L’Union européenne : l’Union Européenne semble diviser sur l’affaire Khashoggi. Dans une dynamique similaire à celle des Etats-Unis, l’Arabie Saoudite est considérée comme un partenaire incontournable au Moyen Orient, tant au plan sécuritaire qu’économique. Etablir la vérité sur le déroulement des événements est aussi une volonté affichée. Toutefois, tous les pays de l’Union ne partagent pas les mêmes intérêts, et ne réagissent pas de la même façon vis-à-vis de leur opinion publique. Ainsi par exemple, l’Allemagne s’est démarquée en incitant à arrêter les ventes d’armes à l’Arabie Saoudite, ce qui constitue un positionnement moral faisant écho à la guerre au Yémen. Mais une telle position n’est pas partagée par d’autres pays, comme la France.
Prospective
Aujourd’hui la piste de l’assassinat politique orchestré par l’Arabie Saoudite semble se confirmer, laissant le Prince héritier du Royaume dans une position très délicate. Cette crise se démarque par ses évolutions possibles. En effet, puisqu’elle vise directement Ben Salman, l’Arabie Saoudite se trouve dans une position de vulnérabilité par rapport à la Turquie qui dirige l’enquête et les révélations qui s’ensuivent. Il reste maintenant à savoir dans quelle mesure le président turc Recep Tayyip Erdogan va saisir les opportunités que cette crise lui offre.
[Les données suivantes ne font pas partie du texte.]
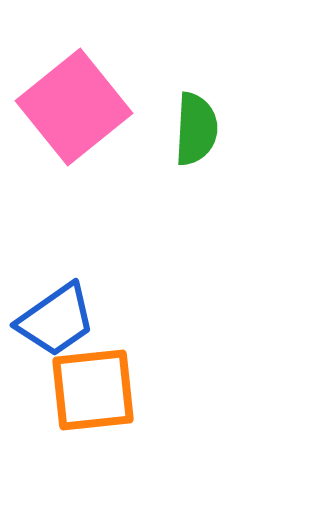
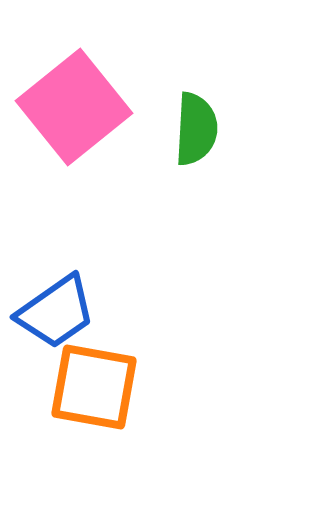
blue trapezoid: moved 8 px up
orange square: moved 1 px right, 3 px up; rotated 16 degrees clockwise
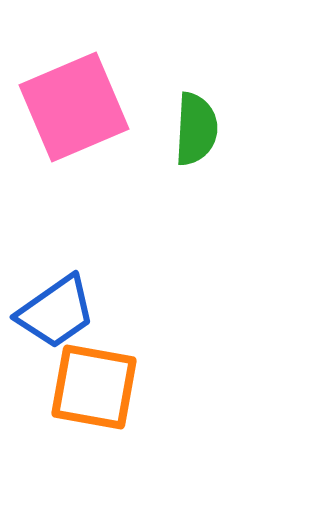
pink square: rotated 16 degrees clockwise
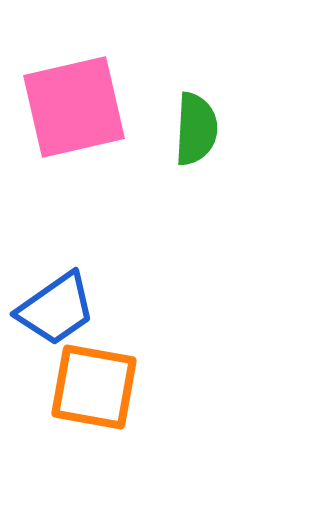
pink square: rotated 10 degrees clockwise
blue trapezoid: moved 3 px up
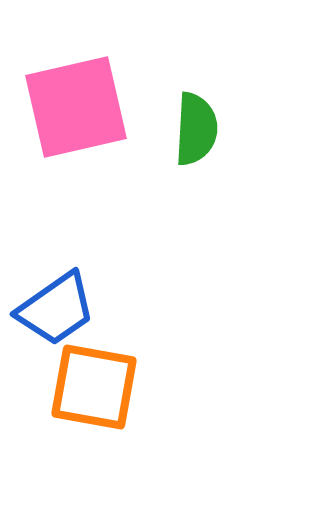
pink square: moved 2 px right
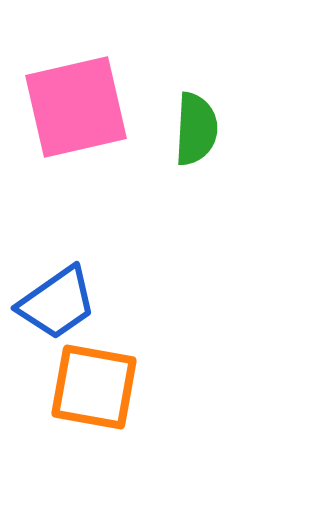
blue trapezoid: moved 1 px right, 6 px up
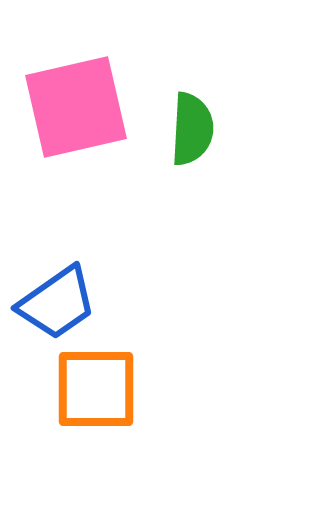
green semicircle: moved 4 px left
orange square: moved 2 px right, 2 px down; rotated 10 degrees counterclockwise
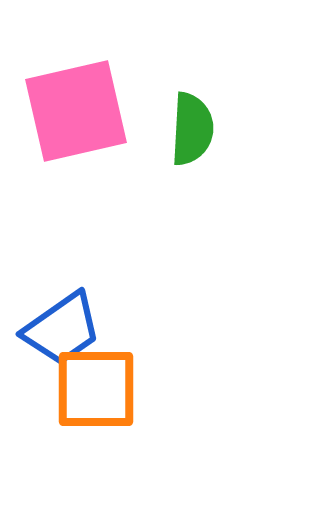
pink square: moved 4 px down
blue trapezoid: moved 5 px right, 26 px down
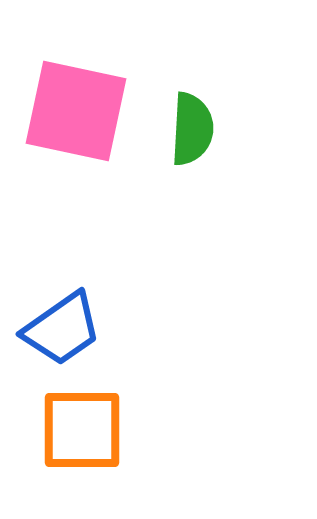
pink square: rotated 25 degrees clockwise
orange square: moved 14 px left, 41 px down
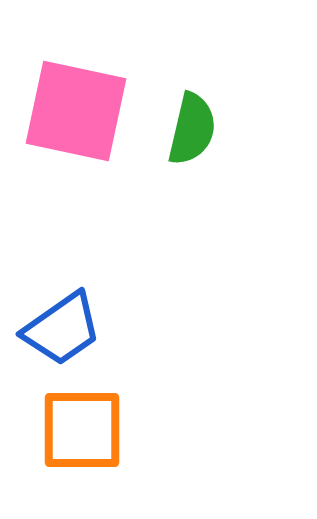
green semicircle: rotated 10 degrees clockwise
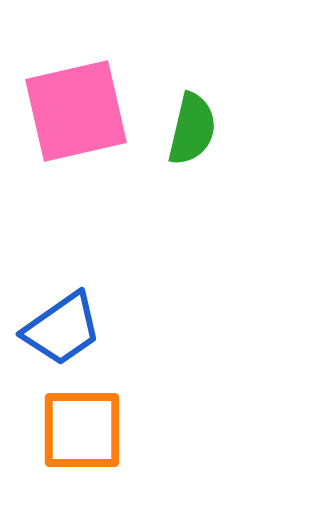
pink square: rotated 25 degrees counterclockwise
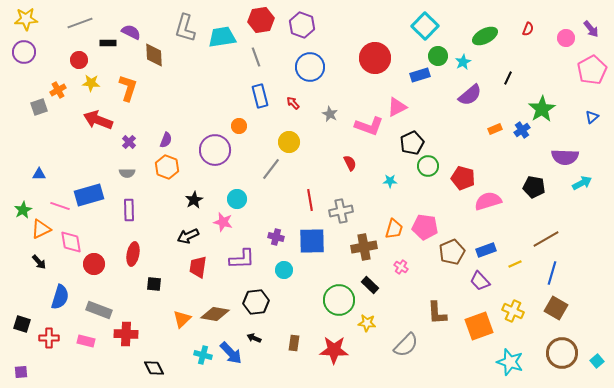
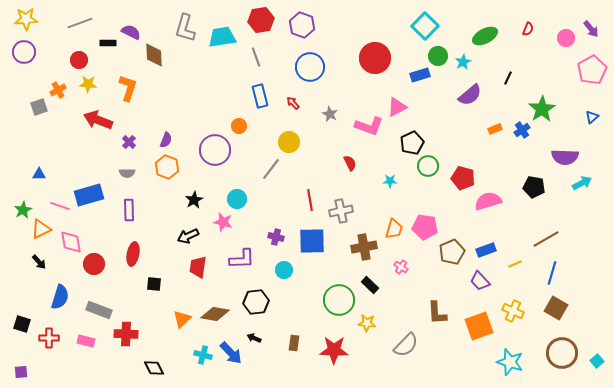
yellow star at (91, 83): moved 3 px left, 1 px down
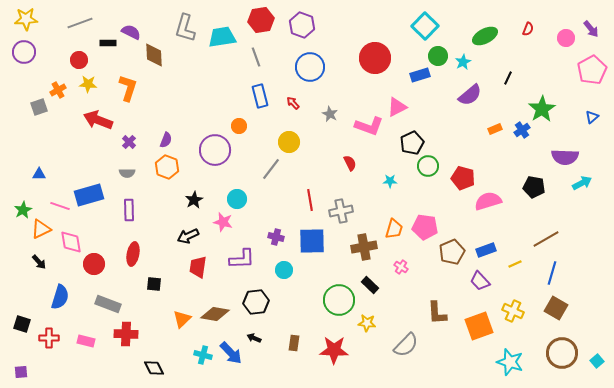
gray rectangle at (99, 310): moved 9 px right, 6 px up
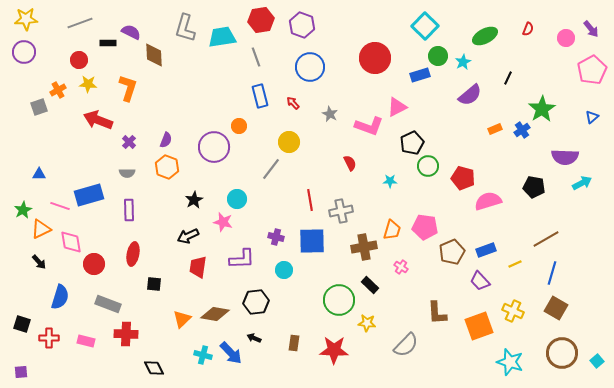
purple circle at (215, 150): moved 1 px left, 3 px up
orange trapezoid at (394, 229): moved 2 px left, 1 px down
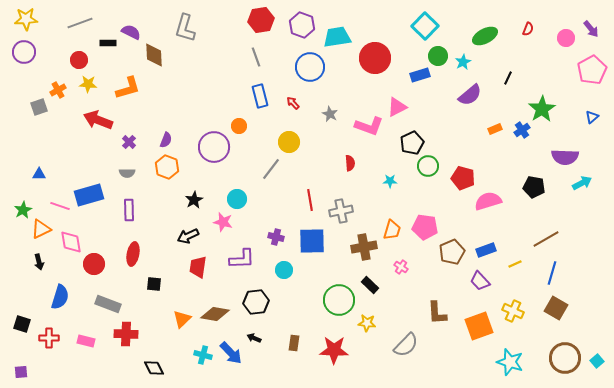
cyan trapezoid at (222, 37): moved 115 px right
orange L-shape at (128, 88): rotated 56 degrees clockwise
red semicircle at (350, 163): rotated 21 degrees clockwise
black arrow at (39, 262): rotated 28 degrees clockwise
brown circle at (562, 353): moved 3 px right, 5 px down
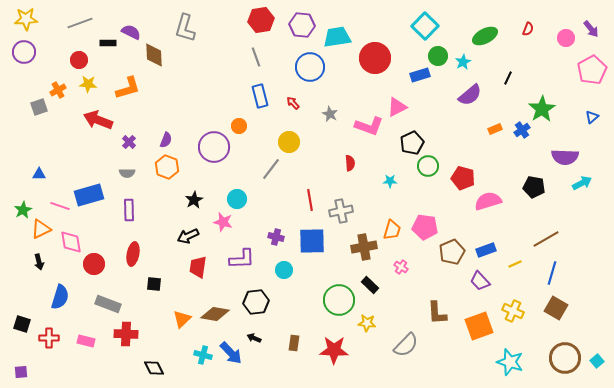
purple hexagon at (302, 25): rotated 15 degrees counterclockwise
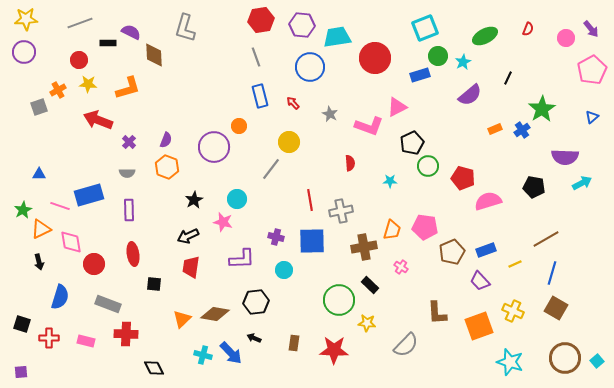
cyan square at (425, 26): moved 2 px down; rotated 24 degrees clockwise
red ellipse at (133, 254): rotated 20 degrees counterclockwise
red trapezoid at (198, 267): moved 7 px left
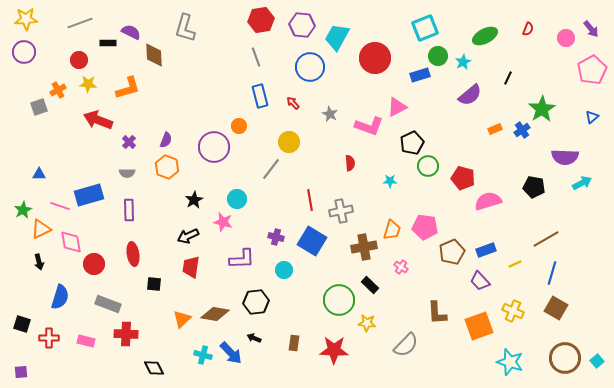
cyan trapezoid at (337, 37): rotated 52 degrees counterclockwise
blue square at (312, 241): rotated 32 degrees clockwise
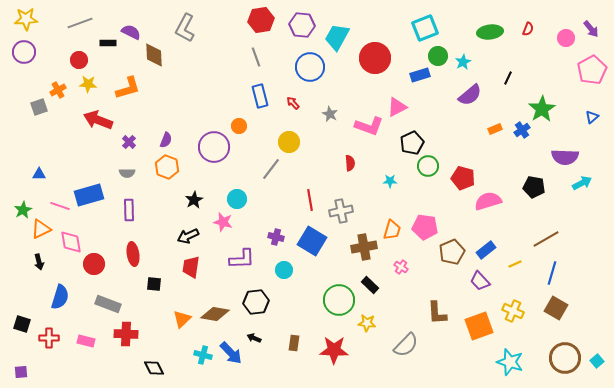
gray L-shape at (185, 28): rotated 12 degrees clockwise
green ellipse at (485, 36): moved 5 px right, 4 px up; rotated 20 degrees clockwise
blue rectangle at (486, 250): rotated 18 degrees counterclockwise
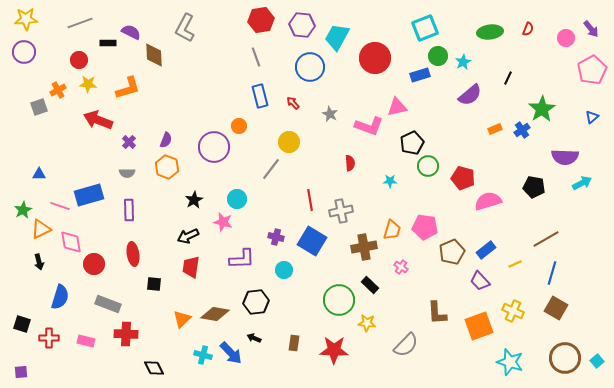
pink triangle at (397, 107): rotated 15 degrees clockwise
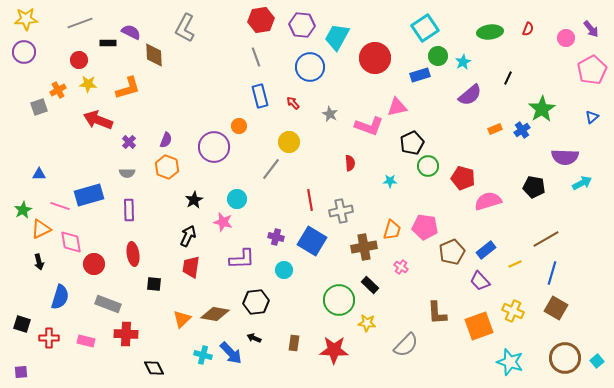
cyan square at (425, 28): rotated 12 degrees counterclockwise
black arrow at (188, 236): rotated 140 degrees clockwise
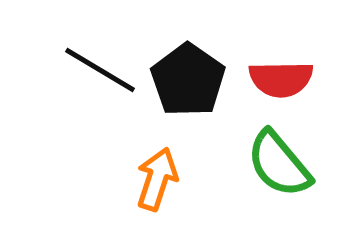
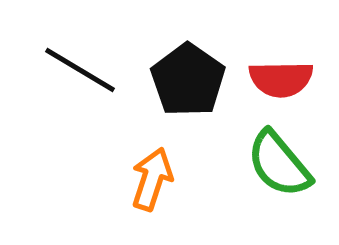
black line: moved 20 px left
orange arrow: moved 5 px left
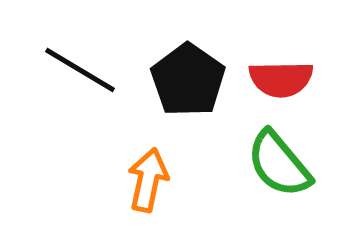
orange arrow: moved 4 px left, 1 px down; rotated 6 degrees counterclockwise
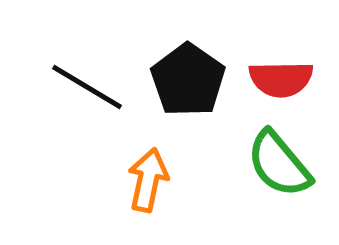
black line: moved 7 px right, 17 px down
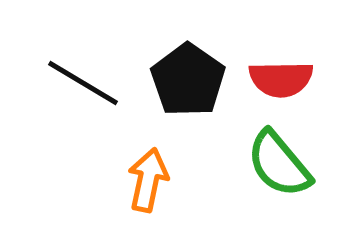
black line: moved 4 px left, 4 px up
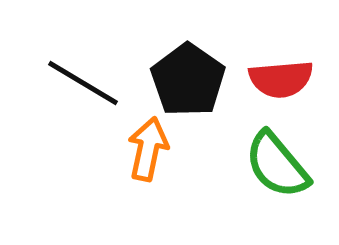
red semicircle: rotated 4 degrees counterclockwise
green semicircle: moved 2 px left, 1 px down
orange arrow: moved 31 px up
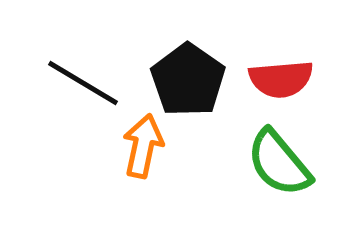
orange arrow: moved 5 px left, 3 px up
green semicircle: moved 2 px right, 2 px up
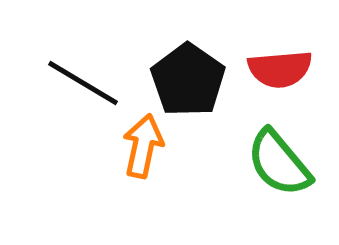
red semicircle: moved 1 px left, 10 px up
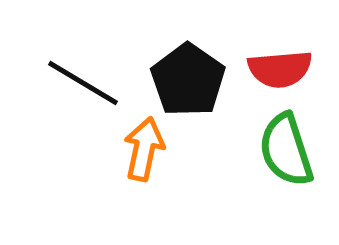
orange arrow: moved 1 px right, 3 px down
green semicircle: moved 7 px right, 13 px up; rotated 22 degrees clockwise
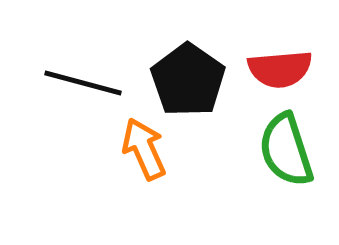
black line: rotated 16 degrees counterclockwise
orange arrow: rotated 36 degrees counterclockwise
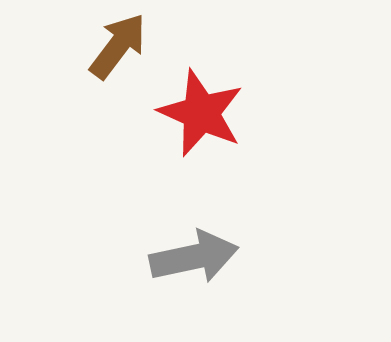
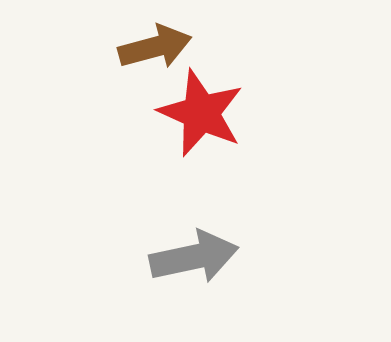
brown arrow: moved 37 px right, 1 px down; rotated 38 degrees clockwise
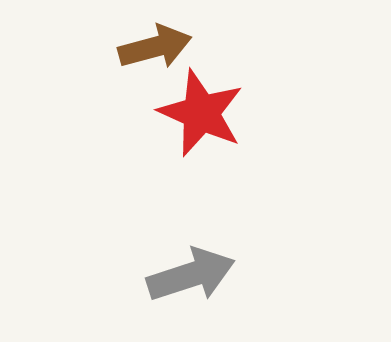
gray arrow: moved 3 px left, 18 px down; rotated 6 degrees counterclockwise
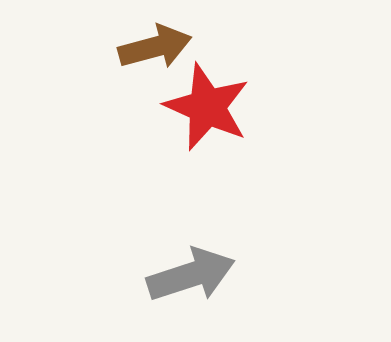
red star: moved 6 px right, 6 px up
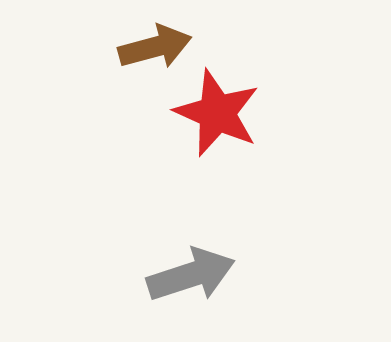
red star: moved 10 px right, 6 px down
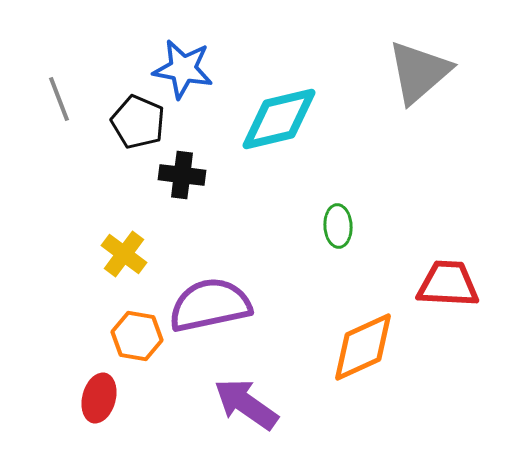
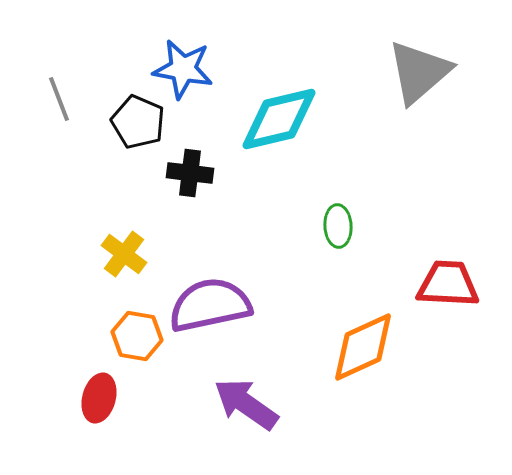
black cross: moved 8 px right, 2 px up
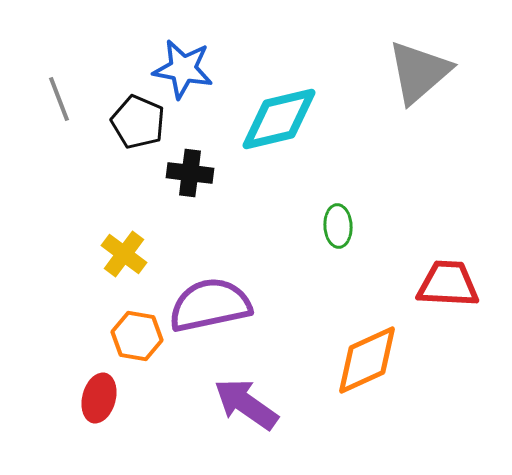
orange diamond: moved 4 px right, 13 px down
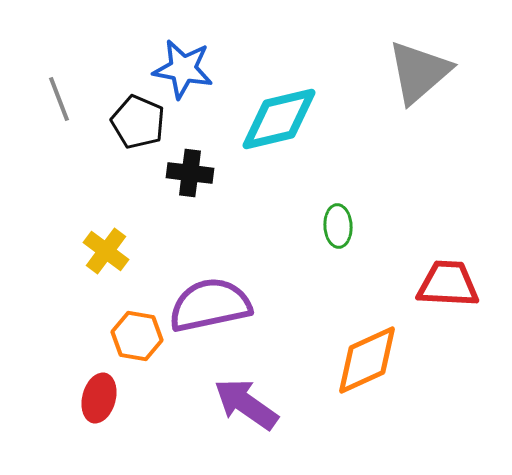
yellow cross: moved 18 px left, 3 px up
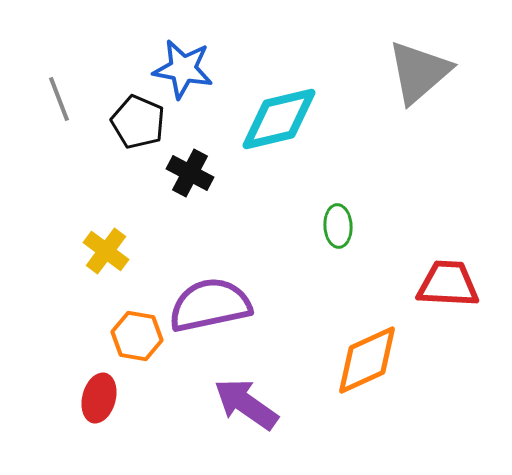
black cross: rotated 21 degrees clockwise
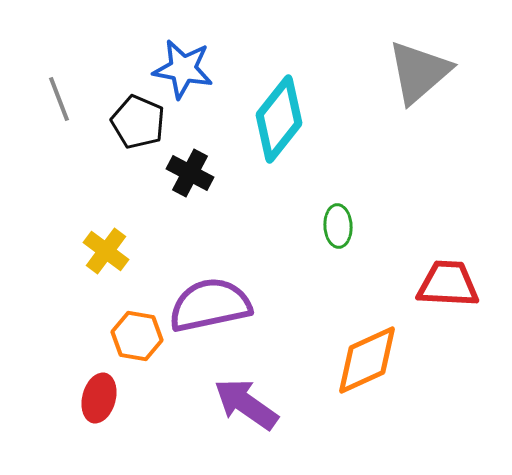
cyan diamond: rotated 38 degrees counterclockwise
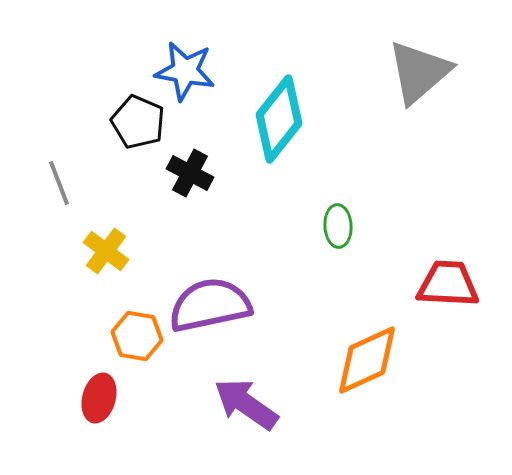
blue star: moved 2 px right, 2 px down
gray line: moved 84 px down
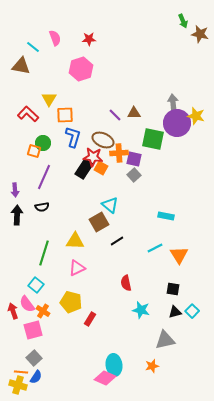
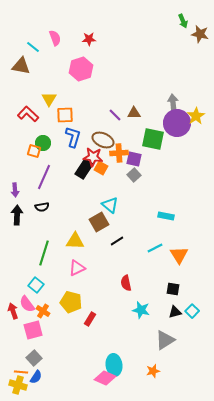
yellow star at (196, 116): rotated 24 degrees clockwise
gray triangle at (165, 340): rotated 20 degrees counterclockwise
orange star at (152, 366): moved 1 px right, 5 px down
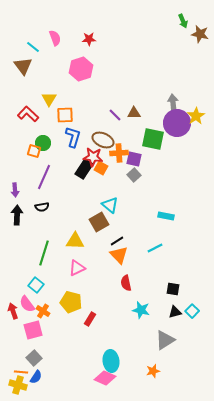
brown triangle at (21, 66): moved 2 px right; rotated 42 degrees clockwise
orange triangle at (179, 255): moved 60 px left; rotated 12 degrees counterclockwise
cyan ellipse at (114, 365): moved 3 px left, 4 px up
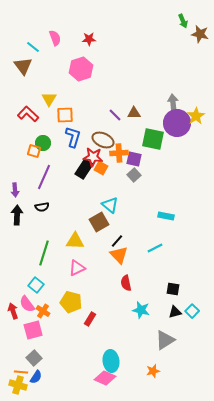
black line at (117, 241): rotated 16 degrees counterclockwise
Par la maîtrise qu’il détient sur le déroulement de cette affaire, Erdogan peut mettre à mal la position de Ben Salman dans son pays, dans la région ainsi que sur la scène internationale. Il dispose ainsi d’un fort levier d’influence qui amène à envisager que l’affaire puisse se dissiper au niveau médiatique pour servir dans les négociations ou les actions entre ces deux Etats. Il est aussi possible que les crispations entre les différents acteurs aggravent la crise dans une région hautement stratégique.
BEGAT Jean-Baptiste et RAMOND Pierre, “Opposition Iran chiite / Arabie Saoudite sunnite… des discours à la réalité”, Diplomatie, n°91, Mars-Avril 2018, pp. 44 – 52.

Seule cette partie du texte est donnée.